One of the biggest stumbling blocks to any F1 entry is the power unit and Durand confirmed they had a pre-agreement with one of the existing suppliers (Renault, Ferrari, Mercedes and Red Bull) but nothing was set in stone and that could change by 2026.
“We have had a discussion with basically everybody in the paddock right now,” he said. “We have on paper a pre-agreement with one of the manufacturers.
“That said, we are also very cautious about the power unit because our understanding is that there will be six manufacturers in 2026.
“We are not locked in with anybody right now. We have a pre-agreement with one of them but it’s just a letter of intent.
“We are also talking with some manufacturers in Asia that might come to Formula 1 power units at some stage but I don’t think they will partner with us at the beginning and definitely they will not be ready to do an engine for 2026.”
“Ridiculous to say we want to win the Championship but we don’t want to be five seconds behind.”
And if the bid is accepted and the team does land on the grid, what then?
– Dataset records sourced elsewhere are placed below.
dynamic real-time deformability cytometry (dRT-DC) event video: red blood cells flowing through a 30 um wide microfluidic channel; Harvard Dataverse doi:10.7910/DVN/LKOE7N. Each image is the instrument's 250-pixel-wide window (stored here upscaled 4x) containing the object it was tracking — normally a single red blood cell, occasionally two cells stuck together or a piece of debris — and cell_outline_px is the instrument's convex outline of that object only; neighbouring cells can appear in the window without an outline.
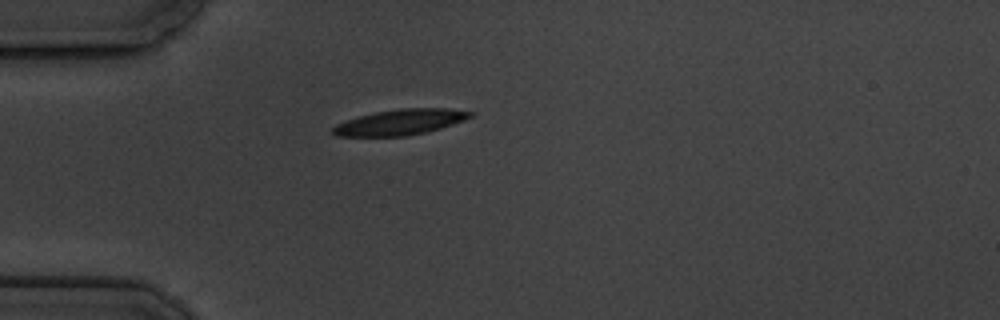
{"species": "common noctule bat (a hibernating species)", "species_latin": "Nyctalus noctula", "temperature_condition": "cold", "stored_images_in_passage": 1, "camera_frame_rate_fps": 3000, "um_per_image_px": 0.085, "animal": {"sex": "male", "body_mass_g": 19.5, "forearm_length_mm": 54.6}, "frame": {"image": 1, "passage_image": 1, "time_ms": 0.0, "image_size_px": [1000, 320], "cell_outline_px": [[476, 112], [472, 116], [464, 120], [440, 128], [424, 132], [404, 136], [336, 136], [332, 132], [332, 128], [336, 124], [344, 120], [372, 112], [400, 108], [448, 108]], "centroid_in_image_um": [34.0, 10.37], "position_along_channel_um": 51.0, "area_um2": 20.58}}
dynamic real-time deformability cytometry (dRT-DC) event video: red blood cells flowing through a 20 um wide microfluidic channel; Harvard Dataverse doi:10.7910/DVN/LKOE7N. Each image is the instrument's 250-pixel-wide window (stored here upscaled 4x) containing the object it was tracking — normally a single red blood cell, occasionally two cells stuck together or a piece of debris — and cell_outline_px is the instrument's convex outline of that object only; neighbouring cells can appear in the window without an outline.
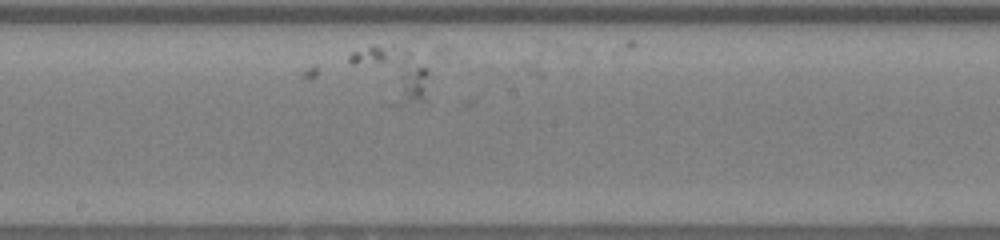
{"species": "human", "species_latin": "Homo sapiens", "temperature_condition": "warm", "stored_images_in_passage": 18, "camera_frame_rate_fps": 3000, "um_per_image_px": 0.085, "donor": {"sex": "female"}, "frame": {"image": 1, "passage_image": 16, "time_ms": 5.0, "image_size_px": [1000, 240], "cell_outline_px": [[428, 72], [424, 96], [420, 100], [400, 104], [388, 104], [348, 64], [348, 56], [352, 52], [372, 44], [392, 44], [408, 52]], "centroid_in_image_um": [33.18, 6.18], "position_along_channel_um": 215.0, "area_um2": 23.93}}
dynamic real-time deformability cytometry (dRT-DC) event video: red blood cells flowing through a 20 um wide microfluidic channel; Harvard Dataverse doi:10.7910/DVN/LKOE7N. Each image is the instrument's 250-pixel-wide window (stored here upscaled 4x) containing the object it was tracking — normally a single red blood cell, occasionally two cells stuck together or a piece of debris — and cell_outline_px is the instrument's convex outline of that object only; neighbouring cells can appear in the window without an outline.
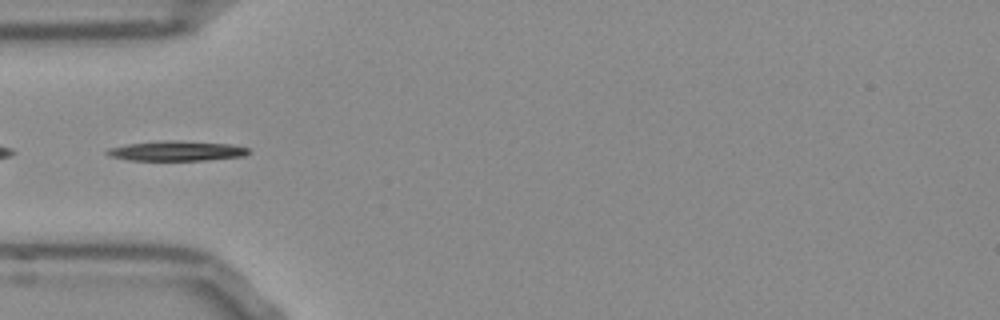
{"species": "Egyptian fruit bat (a non-hibernating species)", "species_latin": "Rousettus aegyptiacus", "temperature_condition": "room temperature", "stored_images_in_passage": 51, "segment_of_instrument_passage": [2, 2], "camera_frame_rate_fps": 3000, "um_per_image_px": 0.085, "frame": {"image": 1, "passage_image": 15, "time_ms": 4.667, "image_size_px": [1000, 320], "cell_outline_px": [[248, 152], [244, 156], [208, 160], [128, 160], [108, 156], [104, 152], [108, 148], [128, 144], [160, 140], [180, 140], [232, 144], [248, 148]], "centroid_in_image_um": [14.98, 12.82], "position_along_channel_um": 70.0, "area_um2": 16.59}}
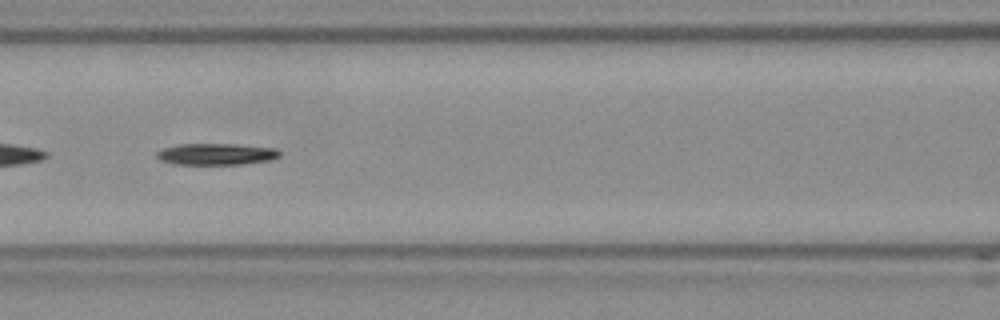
{"frame": {"image": 2, "passage_image": 21, "time_ms": 6.667, "image_size_px": [1000, 320], "cell_outline_px": [[280, 156], [272, 160], [244, 164], [176, 164], [160, 160], [156, 156], [156, 152], [164, 148], [180, 144], [232, 144], [276, 148], [280, 152]], "centroid_in_image_um": [18.41, 13.1], "position_along_channel_um": 148.2, "area_um2": 15.37}}
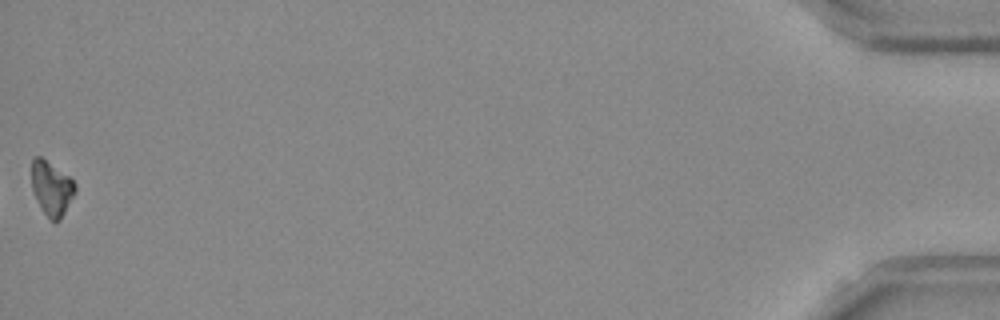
{"frame": {"image": 3, "passage_image": 51, "time_ms": 16.667, "image_size_px": [1000, 320], "cell_outline_px": [[76, 192], [60, 220], [56, 224], [44, 212], [32, 188], [32, 160], [36, 156], [40, 156], [68, 176], [76, 184]], "centroid_in_image_um": [4.41, 16.01], "position_along_channel_um": 430.8, "area_um2": 13.41}}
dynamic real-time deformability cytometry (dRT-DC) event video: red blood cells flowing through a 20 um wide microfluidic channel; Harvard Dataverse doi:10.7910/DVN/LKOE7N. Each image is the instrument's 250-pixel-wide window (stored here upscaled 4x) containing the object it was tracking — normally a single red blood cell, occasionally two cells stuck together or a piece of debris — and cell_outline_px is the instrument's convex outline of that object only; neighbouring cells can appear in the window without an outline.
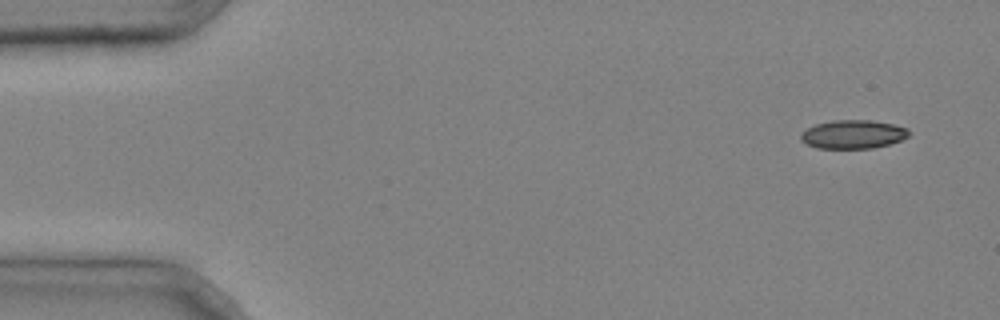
{"species": "common noctule bat (a hibernating species)", "species_latin": "Nyctalus noctula", "temperature_condition": "cold", "stored_images_in_passage": 4, "camera_frame_rate_fps": 3000, "um_per_image_px": 0.085, "animal": {"sex": "male", "body_mass_g": 20.4}, "frame": {"image": 1, "passage_image": 1, "time_ms": 0.0, "image_size_px": [1000, 320], "cell_outline_px": [[912, 132], [908, 136], [900, 140], [888, 144], [872, 148], [816, 148], [800, 140], [800, 132], [816, 124], [832, 120], [872, 120], [892, 124], [908, 128]], "centroid_in_image_um": [72.5, 11.41], "position_along_channel_um": 12.5, "area_um2": 18.03}}
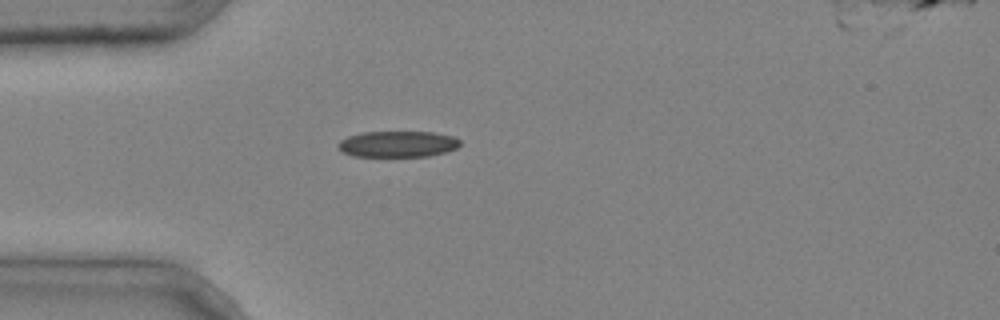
{"frame": {"image": 2, "passage_image": 4, "time_ms": 1.0, "image_size_px": [1000, 320], "cell_outline_px": [[460, 144], [456, 148], [444, 152], [428, 156], [352, 156], [344, 152], [336, 144], [340, 140], [348, 136], [360, 132], [432, 132], [452, 136], [460, 140]], "centroid_in_image_um": [33.78, 12.24], "position_along_channel_um": 51.2, "area_um2": 18.44}}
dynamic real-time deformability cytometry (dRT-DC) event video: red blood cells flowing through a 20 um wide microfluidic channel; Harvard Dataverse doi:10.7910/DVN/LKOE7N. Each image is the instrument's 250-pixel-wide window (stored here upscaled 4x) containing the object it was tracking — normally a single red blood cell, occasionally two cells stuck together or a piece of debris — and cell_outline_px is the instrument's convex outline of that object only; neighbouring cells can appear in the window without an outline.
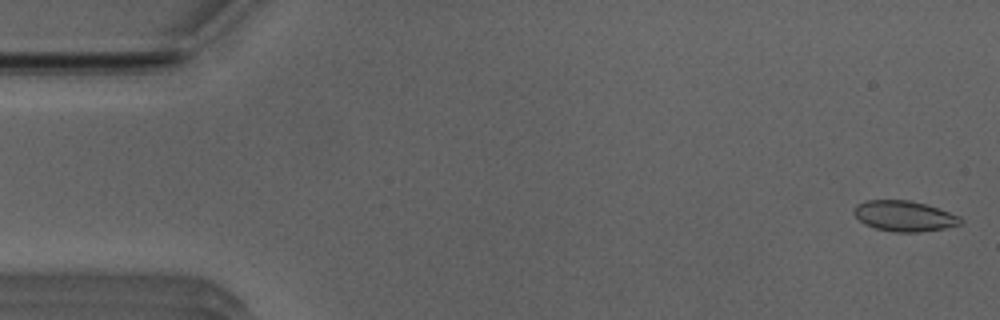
{"species": "Egyptian fruit bat (a non-hibernating species)", "species_latin": "Rousettus aegyptiacus", "temperature_condition": "room temperature", "stored_images_in_passage": 51, "camera_frame_rate_fps": 3000, "um_per_image_px": 0.085, "animal": {"sex": "male"}, "frame": {"image": 1, "passage_image": 1, "time_ms": 0.0, "image_size_px": [1000, 320], "cell_outline_px": [[964, 220], [960, 224], [944, 228], [920, 232], [896, 232], [876, 228], [864, 224], [852, 212], [856, 204], [864, 200], [908, 200], [924, 204], [960, 216]], "centroid_in_image_um": [76.83, 18.36], "position_along_channel_um": 8.2, "area_um2": 18.84}}
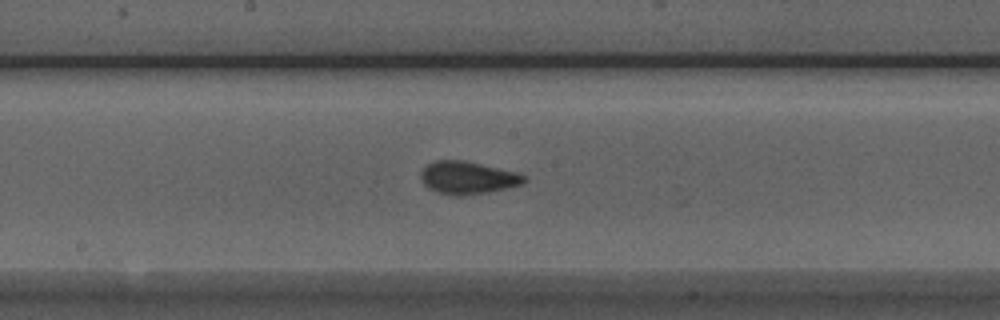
{"frame": {"image": 2, "passage_image": 26, "time_ms": 8.333, "image_size_px": [1000, 320], "cell_outline_px": [[528, 180], [524, 184], [488, 192], [460, 196], [452, 196], [436, 192], [428, 188], [424, 184], [420, 176], [420, 172], [428, 164], [436, 160], [464, 160], [516, 172], [528, 176]], "centroid_in_image_um": [39.77, 15.11], "position_along_channel_um": 208.4, "area_um2": 19.83}}
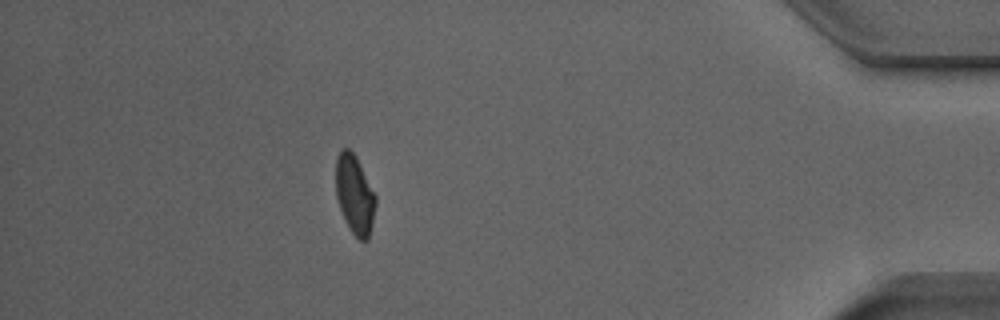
{"frame": {"image": 3, "passage_image": 45, "time_ms": 14.667, "image_size_px": [1000, 320], "cell_outline_px": [[376, 204], [372, 224], [368, 240], [360, 240], [348, 228], [344, 220], [336, 196], [336, 156], [344, 148], [348, 148], [356, 156], [376, 196]], "centroid_in_image_um": [30.14, 16.55], "position_along_channel_um": 405.1, "area_um2": 18.26}, "authors_computed_cell_mechanics": {"area_um2": 18.8428, "velocity_mm_per_s": 3.9732, "shape_relaxation_time_tau1_ms": null, "shape_relaxation_time_tau2_ms": 0.9866, "deformation_change_tau1": null, "deformation_change_tau2": 0.0513}}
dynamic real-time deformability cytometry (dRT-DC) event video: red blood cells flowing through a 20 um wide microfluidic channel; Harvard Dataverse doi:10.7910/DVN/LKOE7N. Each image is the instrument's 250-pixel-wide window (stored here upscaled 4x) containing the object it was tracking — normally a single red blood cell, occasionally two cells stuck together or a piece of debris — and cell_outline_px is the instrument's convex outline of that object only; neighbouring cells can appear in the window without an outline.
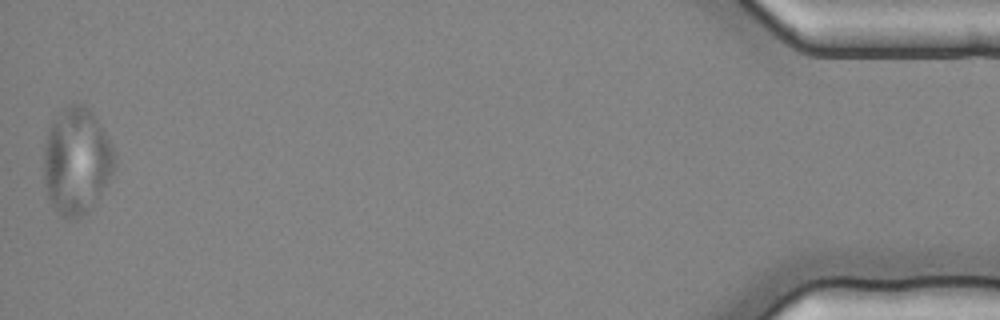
{"species": "common noctule bat (a hibernating species)", "species_latin": "Nyctalus noctula", "temperature_condition": "cold", "stored_images_in_passage": 43, "camera_frame_rate_fps": 3000, "um_per_image_px": 0.085, "animal": {"sex": "female", "body_mass_g": 25.1}, "frame": {"image": 1, "passage_image": 43, "time_ms": 14.0, "image_size_px": [1000, 320], "cell_outline_px": [[116, 168], [112, 176], [100, 196], [88, 212], [76, 220], [72, 220], [64, 216], [48, 200], [44, 188], [44, 148], [48, 128], [52, 120], [68, 104], [84, 104], [92, 112], [112, 144], [116, 152]], "centroid_in_image_um": [6.53, 13.7], "position_along_channel_um": 428.7, "area_um2": 44.56}}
Durand admits it would be “ridiculous” to target World Championships in the short term but they do not want to be an also-ran.
“It would be ridiculous for me to say, ‘okay, we want to come and win the Championship and be champion in five years, we’re going to be champion.’
“No, it’s unrealistic. The goal is to learn at the beginning. As I said, we have this academy site that is very important to us. So, that will be a handicap for us at the beginning,
“I think the objectives for the initial seasons are to be present, to grow, to score points when we can and not be five seconds behind. We don’t expect to be five seconds in front, we expect to be there with the others in the second half of the grid. This is the goal.
“Then after the initial five years, 10 years etc we will have to see where we are. What are the next objectives? The objective is to grow, it is not just to be a contestant.
“Also, we think we have good opportunities in the future to bring another manufacturer from Asia to the Championship. This would also be the objective to try to raise the game.
“If we want one day to be competitive, to the point where we can compete for podiums, we need to have a manufacturer behind us because it’s very hard for a private team to do that, even with the budget cap.
“But again, it’s a long term objective. We are very realistic. The first thing is to exist. Start and not be ridiculous and then see where we are.
“We do it step-by-step, there is no point for us to start chasing dreams about podiums, and titles and stuff like that. We need to learn to walk before we learn to run.”